Texto apresentado -
Segundo explica o procurador, sem denúncias não há processo penal. E a consequência dessa equação tem sido a pior possível. Pois em razão da queda do número de ações, o Tribunal de Justiça do Rio decidiu extinguir varas criminais.

Para Vieira, a origem dos problemas está nos inquéritos conduzidos pela Polícia, que dão base ao trabalho do MP e que também registraram queda. Uma solução sugerida pelo procurador, para tentar reverter a situação, é intensificar o controle sobre a atividade policial.

Na avaliação do chefe do MP-RJ, a Polícia não vai reclamar. “Acredito que o interesse da polícia seja convergente com o do Ministério Público. Estamos caminhando no mesmo sentido”.

Marfan Vieira conduzirá a instituição até 2017 e promete investimentos na estrutura física e a organização de concursos públicos para preencher o incompleto quadro de servidores.

O procurador-geral de Justiça do Rio fala também sobre a política de pacificação nas comunidades cariocas, da relação do MP-RJ com os advogados e sobre a crítica à instituição quanto a um uso abusivo da delação premiada nas operações deflagradas pela Polícia Federal recentemente e que envolvem corrupção.

Segmento de dados -
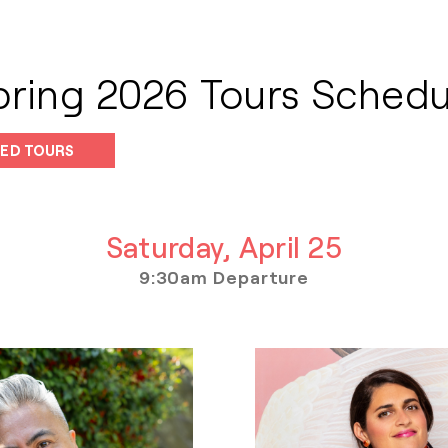
pring 2026 Tours Schedu
ED TOURS
Saturday, April 25
9:30am Departure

Tarefas a realizar -
[A] Transcreva o trecho do texto sobre o MP-RJ que vai de "Segundo explica o" até "a atividade policial.", inclusive.
[B] Responda a estas perguntas com base no texto sobre o MP-RJ:
(i) O que o Tribunal de Justiça do Rio decidiu fazer em razão da queda do número de ações?
(ii) Segundo Vieira, onde está a origem dos problemas?
(iii) Até quando Marfan Vieira conduzirá a instituição?

Conjunto de respostas -
[A]
Segundo explica o procurador, sem denúncias não há processo penal. E a consequência dessa equação tem sido a pior possível. Pois em razão da queda do número de ações, o Tribunal de Justiça do Rio decidiu extinguir varas criminais.

Para Vieira, a origem dos problemas está nos inquéritos conduzidos pela Polícia, que dão base ao trabalho do MP e que também registraram queda. Uma solução sugerida pelo procurador, para tentar reverter a situação, é intensificar o controle sobre a atividade policial.

[B]
(i) Extinguir varas criminais.
(ii) Nos inquéritos conduzidos pela Polícia.
(iii) Até 2017.